■ **QUÉ ENTREGAR**:
Repite sin cambios la parte del fragmento que empieza en "A los pocos" y termina en "fiesta debe anularse.".

■ **FRAGMENTO DEL DOCUMENTO**:
================

A los pocos días de despedir el año, me he parado a pensar en lo que no fue ni será, esas cosas que creemos algo seguro y que el destino se encarga de aclararnos que no existe tal cosa. La fiesta de los años 20 es una de ellas. No era nada trascendental, en realidad nada importante, pero yo lo esperaba con cierta ilusión. Sin embargo, es tiempo de afanarse en los estudios ya que, al contrario que muchos, no quiero ser estudiante eternamente, y la prioridad es la carrera. Por tanto, alguna que otra fiesta debe anularse.

================

■ **DATOS DEL EJERCICIO**:
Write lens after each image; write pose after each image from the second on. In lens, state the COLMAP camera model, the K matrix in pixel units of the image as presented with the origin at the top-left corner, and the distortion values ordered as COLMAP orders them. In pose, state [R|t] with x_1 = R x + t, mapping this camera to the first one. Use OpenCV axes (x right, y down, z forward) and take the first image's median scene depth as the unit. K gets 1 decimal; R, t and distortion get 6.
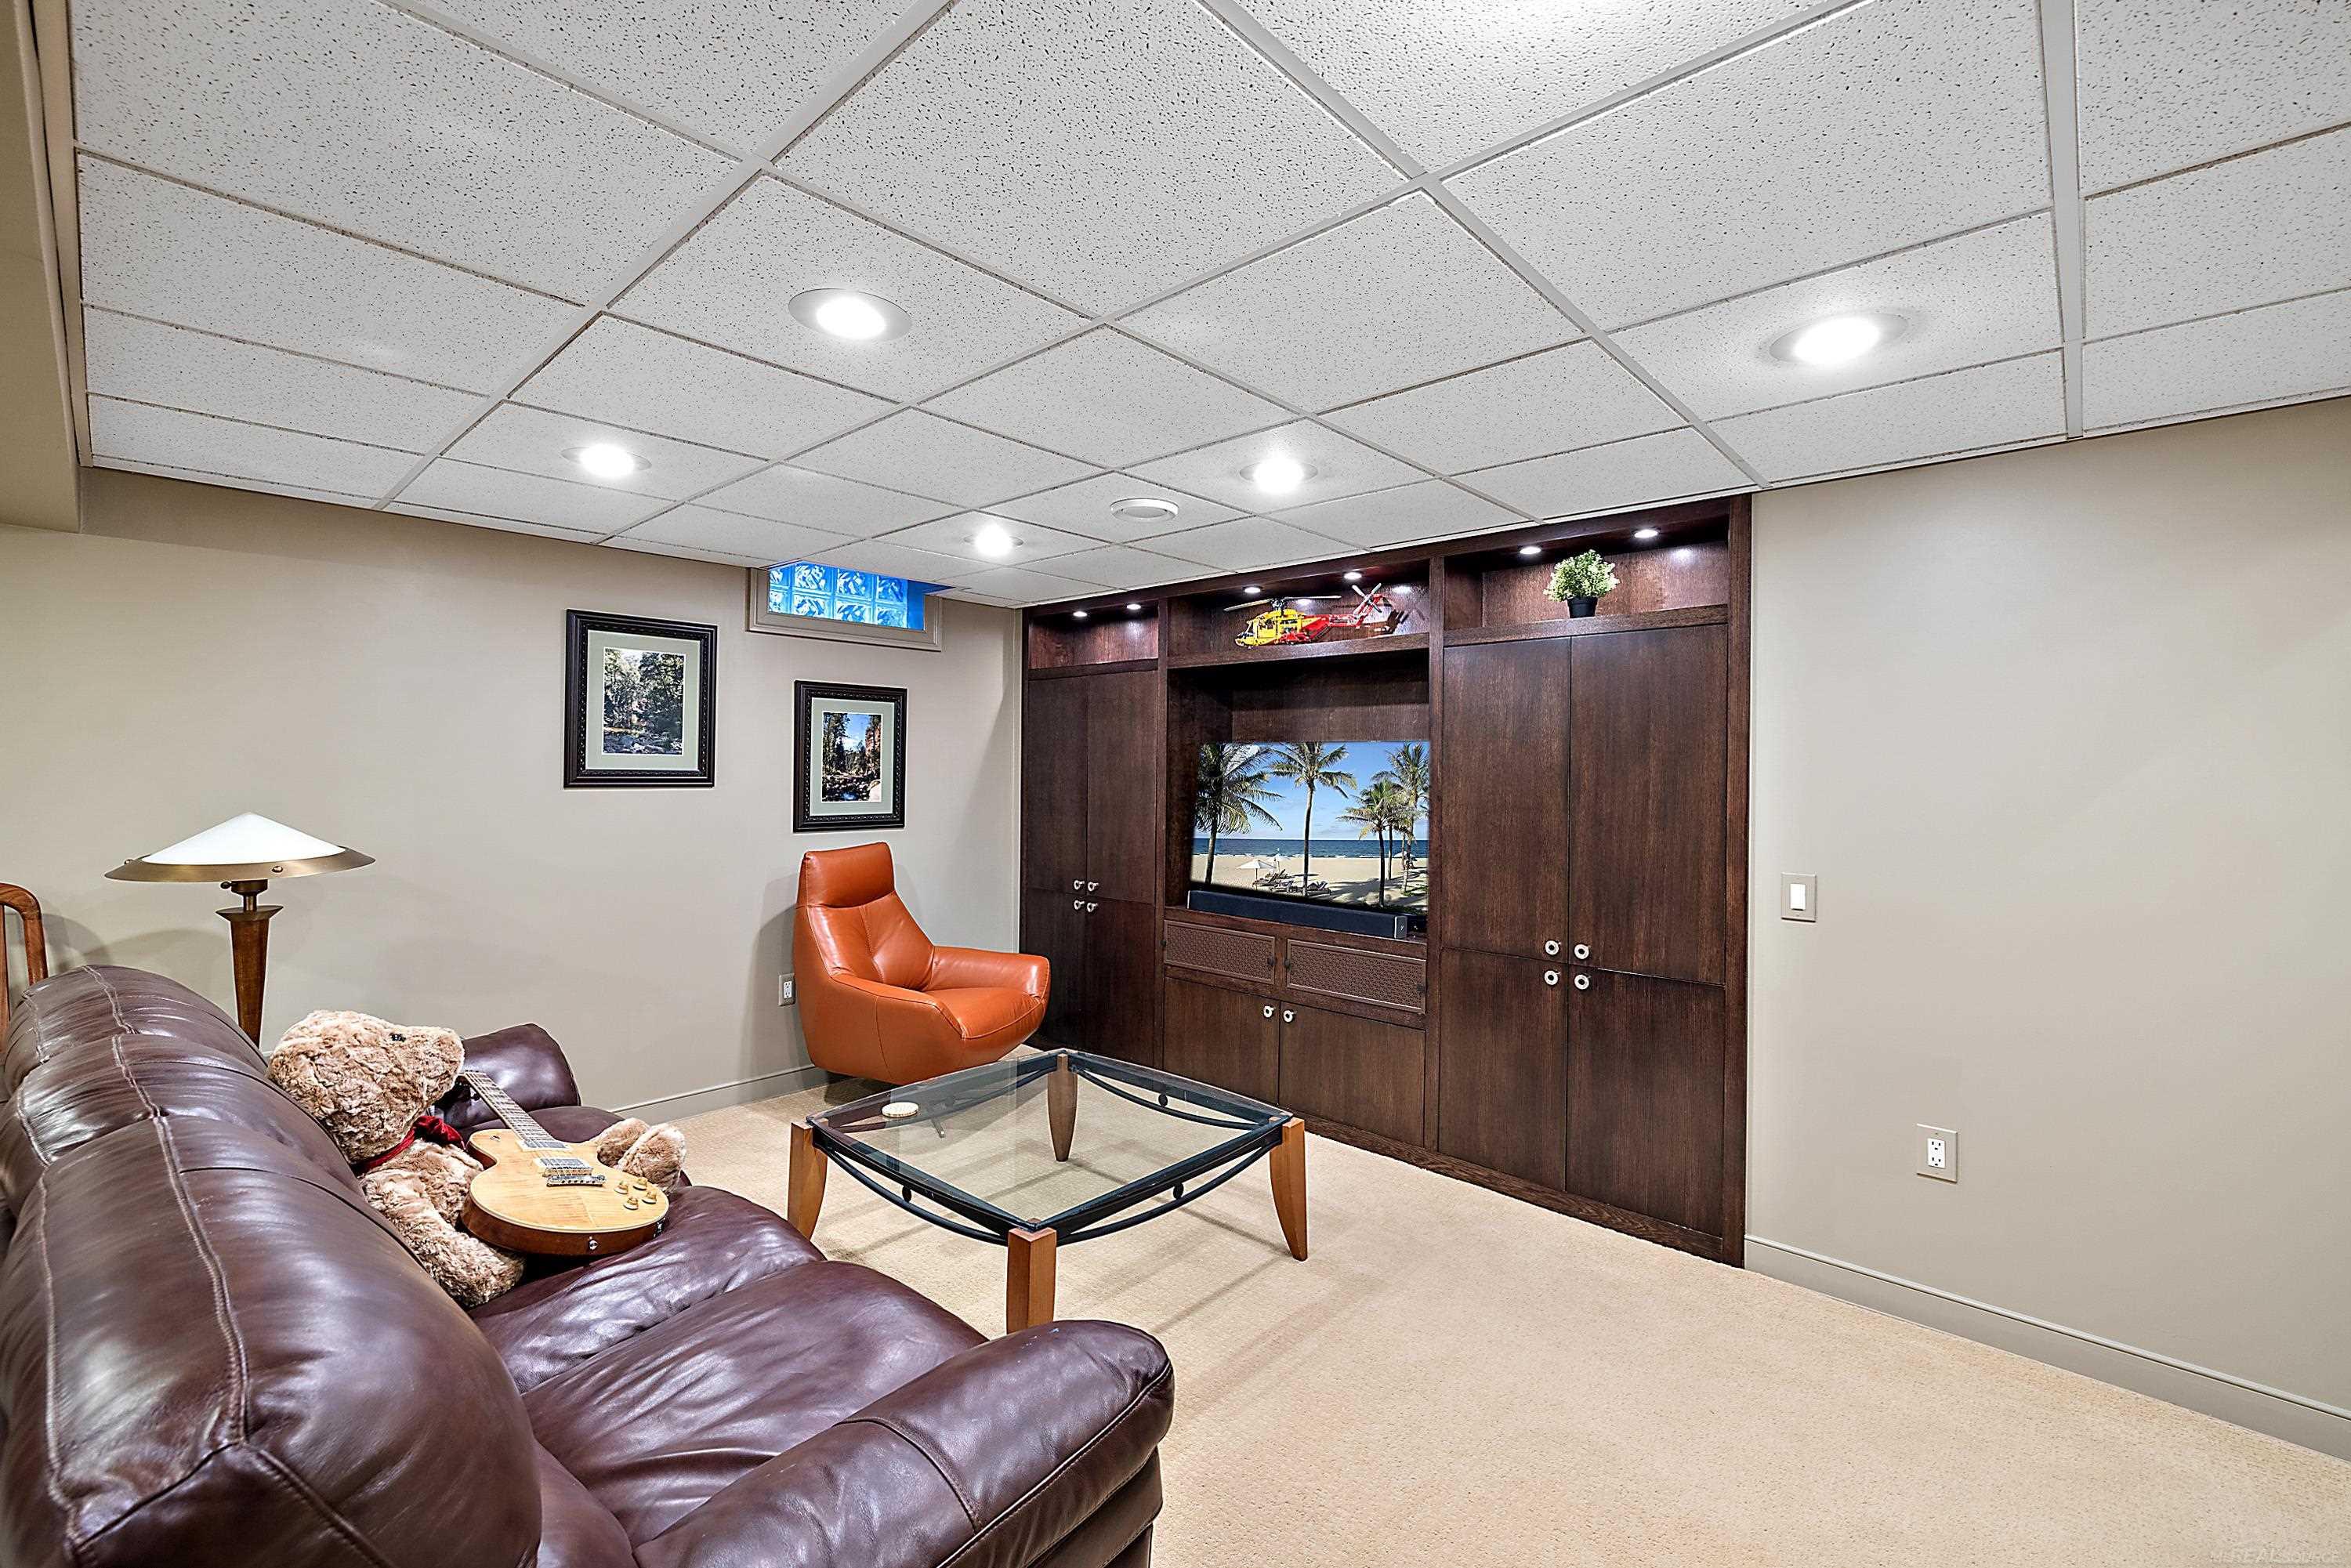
lens RADIAL K [[990.3, 0, 1156.4], [0, 990.3, 774.4], [0, 0, 1]] dist [0.000434, -0.000616]
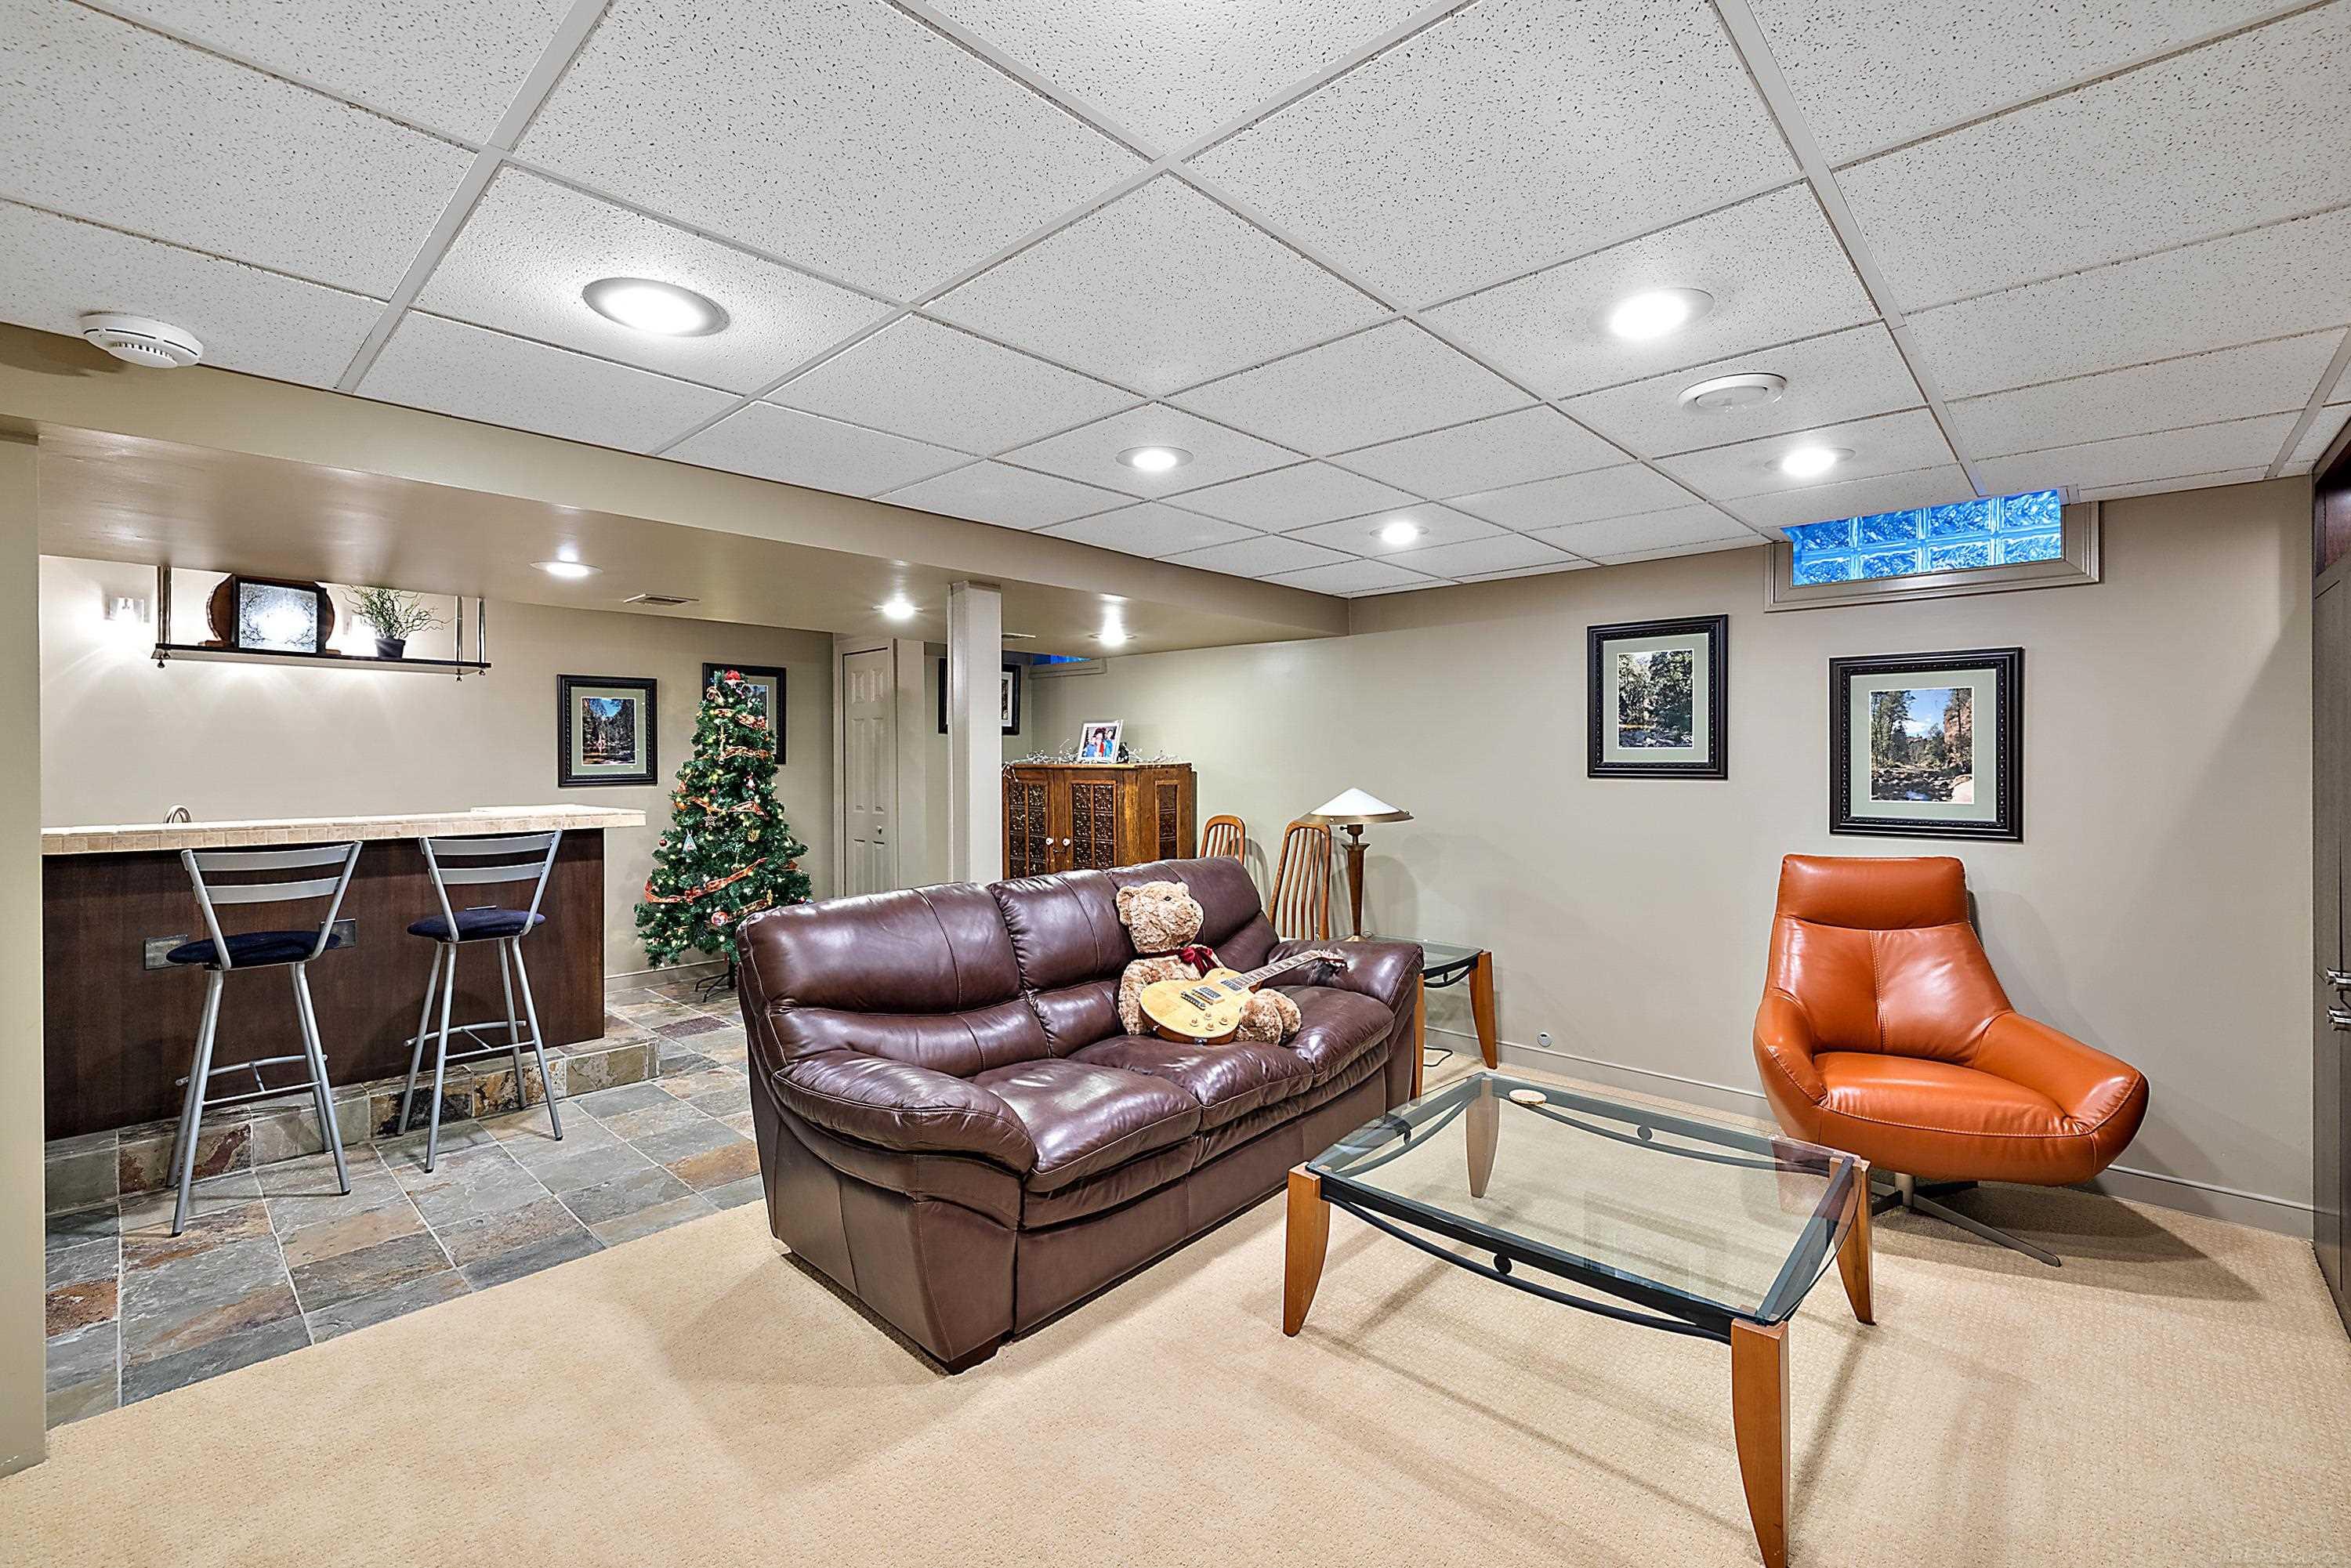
lens RADIAL K [[990.3, 0, 1160.3], [0, 990.3, 764.4], [0, 0, 1]] dist [0.000434, -0.000616]
pose [[-0.007137, -0.003685, -0.999968, 0.544476], [-0.006645, 0.999971, -0.003638, 0.005233], [0.999952, 0.006619, -0.007161, 0.458004]]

================

■ **SOLUCIÓN DEL EJERCICIO**:
A los pocos días de despedir el año, me he parado a pensar en lo que no fue ni será, esas cosas que creemos algo seguro y que el destino se encarga de aclararnos que no existe tal cosa. La fiesta de los años 20 es una de ellas. No era nada trascendental, en realidad nada importante, pero yo lo esperaba con cierta ilusión. Sin embargo, es tiempo de afanarse en los estudios ya que, al contrario que muchos, no quiero ser estudiante eternamente, y la prioridad es la carrera. Por tanto, alguna que otra fiesta debe anularse.